Mary replied: “No, its not. I understand perfectly.”
Mark: “Gerry, why are you arguing with this idiot? Seriously! You’re above this.”
George: “That’s a bit over the top don’t you think Mark? Mary has many views similar to ours yet she persists in thinking……”
Mark: “Not at all. I have seen many of her posts. She is an idiot. Anyone who re-posts anything from the {media source} is an uninformed moron. The {media source} is nothing but misinformation and hyperbole.”
Many people seem to think that hateful, rude and borderline misogynistic rhetoric is okay on social networks. Regardless of your political stance, as a representative of your company and your personal brand, this is not how you want to be perceived, is it?
Facts:
- 85% of vehicle purchase decisions are influenced by women (women-drivers.com)
- 45% of new vehicles are purchased by women.
Result of witnessing these remarks:
- Reinforcement of the stereotype that car salespeople can’t be trusted.
- Significantly limited sales potential. You have no idea how many people saw this post.
Social Sales Suicide by Social Spam
I welcome new people who follow me on Twitter. I have a process for following them back that’s simple: once you follow me, I look at your profile and your tweets. If what you tweet is valuable to me and/or my audience, I will follow you back. I’m a consumer just like you so I track my thoughts and actions and compare them to how prospects might behave.
Recently, a person followed me. He had a little over 1,000 followers and he was a marketing guy. I thought, “Well, maybe you’ve got something interesting to say or to learn from.” so I followed him. I had never heard of him before his follow.
Fifteen minutes after my follow back, I got a DM (Direct Message) from him saying that he “Noticed a few things on my website that are hurting your conversion ratio. Let me know if you’d like some feedback.”
The result? His behavior established that his effort to connect with me was simply to sell me something.
What goes through a customer’s mind when they’re subjected to this behavior?
- “I don’t know you!”
- “Anyone can reach out and tell me what you told me.”
- “What’s different about you?”
- “I don’t know anything about you except one thing: I learned that you are a Social Spammer.”
There’s more to the story…
Thirty minutes later this Social Spammer sought me out on LinkedIn and requested to connect with me.
Again, I don’t know you.
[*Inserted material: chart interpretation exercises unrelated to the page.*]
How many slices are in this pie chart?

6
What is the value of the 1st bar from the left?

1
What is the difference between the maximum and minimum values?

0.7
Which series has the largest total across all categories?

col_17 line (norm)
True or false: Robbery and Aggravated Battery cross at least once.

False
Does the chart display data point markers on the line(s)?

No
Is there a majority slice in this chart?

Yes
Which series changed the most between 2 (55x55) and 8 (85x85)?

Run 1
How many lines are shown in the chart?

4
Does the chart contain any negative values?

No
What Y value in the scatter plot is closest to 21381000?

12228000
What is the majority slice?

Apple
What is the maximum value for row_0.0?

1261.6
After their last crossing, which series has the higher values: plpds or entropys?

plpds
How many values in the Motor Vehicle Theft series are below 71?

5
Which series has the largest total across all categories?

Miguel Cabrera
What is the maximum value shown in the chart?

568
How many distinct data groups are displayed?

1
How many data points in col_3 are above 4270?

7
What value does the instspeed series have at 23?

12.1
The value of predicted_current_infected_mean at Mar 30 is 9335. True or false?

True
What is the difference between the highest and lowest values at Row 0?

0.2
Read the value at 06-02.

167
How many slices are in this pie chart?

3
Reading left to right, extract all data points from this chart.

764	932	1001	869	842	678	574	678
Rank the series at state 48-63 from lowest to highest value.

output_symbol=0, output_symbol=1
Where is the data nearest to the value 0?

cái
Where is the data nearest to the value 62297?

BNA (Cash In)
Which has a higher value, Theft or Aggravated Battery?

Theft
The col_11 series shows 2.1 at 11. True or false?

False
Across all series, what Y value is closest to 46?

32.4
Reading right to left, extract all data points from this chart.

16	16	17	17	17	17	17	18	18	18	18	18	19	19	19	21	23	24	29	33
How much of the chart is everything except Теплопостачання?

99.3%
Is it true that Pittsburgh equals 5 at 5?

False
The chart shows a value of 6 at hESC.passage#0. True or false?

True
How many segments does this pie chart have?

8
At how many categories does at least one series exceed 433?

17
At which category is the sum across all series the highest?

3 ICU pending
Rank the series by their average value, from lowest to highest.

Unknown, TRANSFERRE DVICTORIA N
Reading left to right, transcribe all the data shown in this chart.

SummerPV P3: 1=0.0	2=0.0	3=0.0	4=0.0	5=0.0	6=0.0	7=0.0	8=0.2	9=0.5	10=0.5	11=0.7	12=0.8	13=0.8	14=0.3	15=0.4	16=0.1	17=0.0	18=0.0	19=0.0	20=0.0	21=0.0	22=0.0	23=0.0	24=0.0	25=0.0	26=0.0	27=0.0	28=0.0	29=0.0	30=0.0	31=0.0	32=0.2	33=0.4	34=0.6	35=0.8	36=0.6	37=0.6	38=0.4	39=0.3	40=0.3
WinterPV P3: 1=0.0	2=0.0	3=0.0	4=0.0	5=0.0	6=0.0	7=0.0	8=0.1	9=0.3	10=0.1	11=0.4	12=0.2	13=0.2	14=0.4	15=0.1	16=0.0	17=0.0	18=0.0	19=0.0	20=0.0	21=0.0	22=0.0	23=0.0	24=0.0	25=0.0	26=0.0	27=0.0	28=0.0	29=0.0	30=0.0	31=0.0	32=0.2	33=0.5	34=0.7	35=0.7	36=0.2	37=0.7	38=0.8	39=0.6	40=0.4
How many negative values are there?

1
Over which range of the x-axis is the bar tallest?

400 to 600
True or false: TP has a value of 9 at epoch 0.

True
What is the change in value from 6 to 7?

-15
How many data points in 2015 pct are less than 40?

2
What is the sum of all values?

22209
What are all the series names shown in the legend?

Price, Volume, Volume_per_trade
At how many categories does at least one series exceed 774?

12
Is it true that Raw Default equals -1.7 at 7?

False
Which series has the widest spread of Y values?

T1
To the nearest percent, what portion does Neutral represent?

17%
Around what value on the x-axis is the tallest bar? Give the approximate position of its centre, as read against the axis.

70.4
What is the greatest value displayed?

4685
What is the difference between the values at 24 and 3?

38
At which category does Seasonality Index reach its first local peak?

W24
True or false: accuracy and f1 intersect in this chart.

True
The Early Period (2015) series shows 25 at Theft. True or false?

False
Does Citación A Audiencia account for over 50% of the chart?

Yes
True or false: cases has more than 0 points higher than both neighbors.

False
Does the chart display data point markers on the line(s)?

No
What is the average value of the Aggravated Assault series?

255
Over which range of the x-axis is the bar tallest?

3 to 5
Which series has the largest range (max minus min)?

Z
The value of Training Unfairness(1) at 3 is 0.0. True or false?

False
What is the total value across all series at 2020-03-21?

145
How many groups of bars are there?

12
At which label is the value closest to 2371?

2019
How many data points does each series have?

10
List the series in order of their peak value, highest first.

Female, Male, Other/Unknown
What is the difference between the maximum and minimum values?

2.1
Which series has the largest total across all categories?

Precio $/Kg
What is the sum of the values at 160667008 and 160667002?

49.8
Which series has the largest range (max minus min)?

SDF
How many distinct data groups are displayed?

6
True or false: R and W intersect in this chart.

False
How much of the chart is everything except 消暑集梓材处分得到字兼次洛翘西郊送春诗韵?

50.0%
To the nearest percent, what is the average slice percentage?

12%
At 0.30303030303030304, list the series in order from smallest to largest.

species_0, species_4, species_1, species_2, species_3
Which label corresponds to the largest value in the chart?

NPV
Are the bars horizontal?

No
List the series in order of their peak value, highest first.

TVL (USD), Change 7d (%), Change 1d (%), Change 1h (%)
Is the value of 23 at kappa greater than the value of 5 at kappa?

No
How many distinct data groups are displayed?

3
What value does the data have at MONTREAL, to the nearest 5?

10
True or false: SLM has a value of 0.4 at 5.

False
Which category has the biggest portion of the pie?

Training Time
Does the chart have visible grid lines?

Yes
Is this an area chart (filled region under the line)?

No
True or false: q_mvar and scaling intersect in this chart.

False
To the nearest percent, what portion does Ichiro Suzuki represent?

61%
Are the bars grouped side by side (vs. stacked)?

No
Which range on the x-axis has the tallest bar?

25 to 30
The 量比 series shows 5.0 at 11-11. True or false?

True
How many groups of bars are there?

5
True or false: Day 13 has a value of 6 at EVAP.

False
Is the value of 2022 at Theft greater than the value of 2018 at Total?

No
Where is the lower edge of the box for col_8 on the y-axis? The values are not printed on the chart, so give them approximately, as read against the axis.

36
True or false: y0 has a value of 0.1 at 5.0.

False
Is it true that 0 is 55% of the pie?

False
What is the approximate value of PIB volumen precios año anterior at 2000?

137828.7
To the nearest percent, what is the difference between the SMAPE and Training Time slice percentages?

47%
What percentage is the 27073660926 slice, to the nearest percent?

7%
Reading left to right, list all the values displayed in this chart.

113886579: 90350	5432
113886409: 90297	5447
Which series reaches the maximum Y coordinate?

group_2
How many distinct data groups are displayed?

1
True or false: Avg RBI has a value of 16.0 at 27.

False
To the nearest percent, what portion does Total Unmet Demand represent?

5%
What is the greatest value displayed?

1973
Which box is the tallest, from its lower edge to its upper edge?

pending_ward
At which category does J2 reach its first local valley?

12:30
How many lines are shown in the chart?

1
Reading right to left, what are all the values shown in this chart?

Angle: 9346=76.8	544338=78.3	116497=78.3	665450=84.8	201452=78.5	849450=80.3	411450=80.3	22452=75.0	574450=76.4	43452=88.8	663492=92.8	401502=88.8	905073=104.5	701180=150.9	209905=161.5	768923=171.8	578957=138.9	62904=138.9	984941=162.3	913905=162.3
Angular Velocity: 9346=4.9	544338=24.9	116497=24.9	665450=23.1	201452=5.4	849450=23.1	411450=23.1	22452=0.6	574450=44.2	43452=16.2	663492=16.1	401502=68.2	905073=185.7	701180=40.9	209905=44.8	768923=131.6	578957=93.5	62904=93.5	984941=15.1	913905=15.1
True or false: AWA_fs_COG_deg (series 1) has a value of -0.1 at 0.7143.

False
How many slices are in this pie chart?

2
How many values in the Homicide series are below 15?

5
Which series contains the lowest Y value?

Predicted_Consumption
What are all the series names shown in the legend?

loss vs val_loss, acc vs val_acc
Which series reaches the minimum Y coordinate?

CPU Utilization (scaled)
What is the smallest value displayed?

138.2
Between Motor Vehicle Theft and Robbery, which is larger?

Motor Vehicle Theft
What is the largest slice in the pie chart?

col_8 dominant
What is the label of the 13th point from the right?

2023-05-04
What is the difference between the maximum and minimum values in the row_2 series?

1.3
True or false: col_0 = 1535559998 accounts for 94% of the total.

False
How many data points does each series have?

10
I don’t know anything about you. Why would I do that? What’s in it for me?
If he’d put himself in the prospect’s shoes and explored answers the above questions, he might not have spammed me. Maybe he’d have spent a little time politely and respectfully getting to know the prospect (and thereby letting the prospect get to know him).
When you begin a relationship without giving value, there is no reason for a prospect to connect with you because:
- You look like the hundreds of others who’ve said the same thing; the same sales pitch.
- There’s nothing in it for me.
Here’s what we advise our clients to do:
- Always approach your prospects with respect for their time and attention.
- Determine exactly who you want to network with and publish content that attracts those ideal customers and/or referrals.
- Never forget WIIFM (What’s In It For Me). If someone doesn’t know you, they won’t connect with you simply because you asked. Give them a reason to connect:
- You’re different than anyone else because….
- You were first to bring value to the relationship.
Show up to give. Giver’s gain.
It’s in my nature to reply to people who’ve taken the time to reach out. Had that spammer given me a reason to reply, I would have. But he took his eye off the ball. He was only thinking about himself and his sale.
There’s no reason on earth that you need to experience failure in social networking. Please, before you hit send, ask yourself, “Would I follow or buy from me based solely on this one post?”